Description of the task →
Copy verbatim the block of lines in the entries below whose first line contains "# 🔌 MutualMetrics API Architecture" and whose last line contains "- Cooking. It's". Leave out all other lines.

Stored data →
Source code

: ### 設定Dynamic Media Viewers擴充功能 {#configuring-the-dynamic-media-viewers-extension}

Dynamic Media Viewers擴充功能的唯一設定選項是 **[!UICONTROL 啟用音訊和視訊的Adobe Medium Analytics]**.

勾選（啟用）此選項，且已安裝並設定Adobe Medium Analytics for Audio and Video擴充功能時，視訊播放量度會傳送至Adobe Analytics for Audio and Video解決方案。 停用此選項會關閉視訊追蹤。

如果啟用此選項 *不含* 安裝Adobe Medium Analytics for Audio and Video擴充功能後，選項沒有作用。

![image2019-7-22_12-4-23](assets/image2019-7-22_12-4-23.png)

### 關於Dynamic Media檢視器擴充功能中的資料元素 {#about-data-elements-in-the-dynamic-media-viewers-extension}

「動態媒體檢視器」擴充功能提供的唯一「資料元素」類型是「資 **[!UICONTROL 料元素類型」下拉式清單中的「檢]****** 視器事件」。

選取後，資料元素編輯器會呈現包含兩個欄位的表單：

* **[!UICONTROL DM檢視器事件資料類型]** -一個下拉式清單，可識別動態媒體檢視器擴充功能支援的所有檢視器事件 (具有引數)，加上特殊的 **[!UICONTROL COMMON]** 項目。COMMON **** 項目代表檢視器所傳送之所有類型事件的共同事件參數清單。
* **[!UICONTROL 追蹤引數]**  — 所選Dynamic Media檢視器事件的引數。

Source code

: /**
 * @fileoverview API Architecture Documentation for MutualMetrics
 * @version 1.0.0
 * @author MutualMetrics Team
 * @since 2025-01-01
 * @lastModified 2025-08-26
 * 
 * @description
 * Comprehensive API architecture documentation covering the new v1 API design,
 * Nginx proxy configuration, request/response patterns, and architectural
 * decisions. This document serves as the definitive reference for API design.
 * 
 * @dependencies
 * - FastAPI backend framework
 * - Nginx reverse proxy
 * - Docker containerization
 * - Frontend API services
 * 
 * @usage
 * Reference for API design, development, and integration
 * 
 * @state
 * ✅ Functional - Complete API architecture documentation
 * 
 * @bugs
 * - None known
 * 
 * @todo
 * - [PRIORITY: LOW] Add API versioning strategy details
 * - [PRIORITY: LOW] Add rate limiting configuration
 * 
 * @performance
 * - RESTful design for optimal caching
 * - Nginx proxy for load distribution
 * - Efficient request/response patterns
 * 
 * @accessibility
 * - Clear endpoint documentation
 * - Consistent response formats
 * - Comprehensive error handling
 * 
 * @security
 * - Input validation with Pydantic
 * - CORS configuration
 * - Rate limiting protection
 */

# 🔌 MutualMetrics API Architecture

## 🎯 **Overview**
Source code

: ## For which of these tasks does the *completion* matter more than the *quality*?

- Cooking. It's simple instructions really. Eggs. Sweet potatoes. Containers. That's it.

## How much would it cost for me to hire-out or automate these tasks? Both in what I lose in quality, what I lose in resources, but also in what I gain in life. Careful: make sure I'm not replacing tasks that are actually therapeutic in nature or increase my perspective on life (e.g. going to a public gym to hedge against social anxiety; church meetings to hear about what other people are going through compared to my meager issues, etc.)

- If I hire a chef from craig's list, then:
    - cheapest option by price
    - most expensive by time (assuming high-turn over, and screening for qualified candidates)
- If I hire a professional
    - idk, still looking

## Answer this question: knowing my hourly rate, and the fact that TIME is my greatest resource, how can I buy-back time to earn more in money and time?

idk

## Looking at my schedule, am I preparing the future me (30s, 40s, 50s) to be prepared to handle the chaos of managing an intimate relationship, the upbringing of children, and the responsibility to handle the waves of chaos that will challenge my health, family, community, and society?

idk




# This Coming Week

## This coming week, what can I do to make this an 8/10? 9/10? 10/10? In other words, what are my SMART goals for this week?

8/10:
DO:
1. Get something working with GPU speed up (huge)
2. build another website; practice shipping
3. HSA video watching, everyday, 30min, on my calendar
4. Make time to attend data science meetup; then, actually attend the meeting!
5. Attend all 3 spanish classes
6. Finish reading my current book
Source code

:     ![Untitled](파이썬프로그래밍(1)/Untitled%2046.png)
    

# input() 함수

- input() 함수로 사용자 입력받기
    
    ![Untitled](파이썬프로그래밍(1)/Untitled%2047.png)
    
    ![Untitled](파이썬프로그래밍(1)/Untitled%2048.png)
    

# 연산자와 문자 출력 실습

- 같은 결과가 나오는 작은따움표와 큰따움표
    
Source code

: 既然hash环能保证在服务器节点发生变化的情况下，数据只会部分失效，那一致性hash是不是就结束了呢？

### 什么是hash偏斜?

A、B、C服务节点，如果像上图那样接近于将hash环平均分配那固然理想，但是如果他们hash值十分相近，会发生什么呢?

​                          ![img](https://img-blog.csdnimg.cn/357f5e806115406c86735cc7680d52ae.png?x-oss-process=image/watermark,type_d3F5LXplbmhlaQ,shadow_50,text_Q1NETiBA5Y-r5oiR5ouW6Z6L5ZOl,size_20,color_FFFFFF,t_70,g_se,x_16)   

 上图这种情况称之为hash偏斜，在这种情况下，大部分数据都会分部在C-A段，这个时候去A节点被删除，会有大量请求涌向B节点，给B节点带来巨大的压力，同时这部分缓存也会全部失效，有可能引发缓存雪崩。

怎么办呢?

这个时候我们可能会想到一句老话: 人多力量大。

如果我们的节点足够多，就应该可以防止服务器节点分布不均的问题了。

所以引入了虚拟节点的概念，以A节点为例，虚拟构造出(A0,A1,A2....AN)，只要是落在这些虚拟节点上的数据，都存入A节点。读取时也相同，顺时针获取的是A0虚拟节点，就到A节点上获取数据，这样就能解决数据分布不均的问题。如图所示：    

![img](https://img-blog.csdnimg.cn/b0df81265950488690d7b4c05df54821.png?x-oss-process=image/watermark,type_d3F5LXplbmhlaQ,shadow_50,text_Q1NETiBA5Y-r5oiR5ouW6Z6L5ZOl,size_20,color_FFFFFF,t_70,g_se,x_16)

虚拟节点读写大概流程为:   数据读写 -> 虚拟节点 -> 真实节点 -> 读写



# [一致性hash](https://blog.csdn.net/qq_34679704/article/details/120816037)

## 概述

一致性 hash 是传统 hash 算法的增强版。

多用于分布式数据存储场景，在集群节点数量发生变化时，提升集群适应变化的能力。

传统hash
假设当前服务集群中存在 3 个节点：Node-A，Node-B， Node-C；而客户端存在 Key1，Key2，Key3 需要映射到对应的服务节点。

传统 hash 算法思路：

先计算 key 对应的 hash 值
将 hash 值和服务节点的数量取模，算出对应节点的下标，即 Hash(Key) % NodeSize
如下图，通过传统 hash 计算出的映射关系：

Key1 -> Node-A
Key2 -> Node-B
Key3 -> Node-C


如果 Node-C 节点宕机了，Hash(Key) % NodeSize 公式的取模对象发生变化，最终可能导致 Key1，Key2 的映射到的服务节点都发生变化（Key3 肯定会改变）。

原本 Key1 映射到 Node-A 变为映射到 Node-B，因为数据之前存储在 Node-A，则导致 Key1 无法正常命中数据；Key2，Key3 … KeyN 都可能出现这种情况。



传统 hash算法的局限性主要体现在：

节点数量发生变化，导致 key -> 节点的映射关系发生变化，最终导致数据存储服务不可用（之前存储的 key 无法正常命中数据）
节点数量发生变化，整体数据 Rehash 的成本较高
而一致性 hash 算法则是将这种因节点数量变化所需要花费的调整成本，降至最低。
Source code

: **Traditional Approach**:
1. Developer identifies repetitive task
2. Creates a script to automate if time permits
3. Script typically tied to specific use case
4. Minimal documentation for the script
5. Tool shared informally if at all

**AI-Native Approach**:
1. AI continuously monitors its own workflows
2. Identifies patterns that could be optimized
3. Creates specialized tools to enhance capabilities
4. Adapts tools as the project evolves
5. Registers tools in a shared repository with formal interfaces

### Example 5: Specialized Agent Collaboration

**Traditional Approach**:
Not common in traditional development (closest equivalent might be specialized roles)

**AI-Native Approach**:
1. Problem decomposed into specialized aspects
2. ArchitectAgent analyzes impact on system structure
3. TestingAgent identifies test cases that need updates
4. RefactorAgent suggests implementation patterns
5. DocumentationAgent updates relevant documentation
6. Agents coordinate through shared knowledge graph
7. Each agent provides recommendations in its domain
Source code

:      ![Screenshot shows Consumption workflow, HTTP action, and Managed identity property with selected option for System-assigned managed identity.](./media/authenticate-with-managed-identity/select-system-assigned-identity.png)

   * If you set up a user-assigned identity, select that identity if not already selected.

Written reply →
# 🔌 MutualMetrics API Architecture

## 🎯 **Overview**
Source code

: ## For which of these tasks does the *completion* matter more than the *quality*?

- Cooking. It's simple instructions really. Eggs. Sweet potatoes. Containers. That's it.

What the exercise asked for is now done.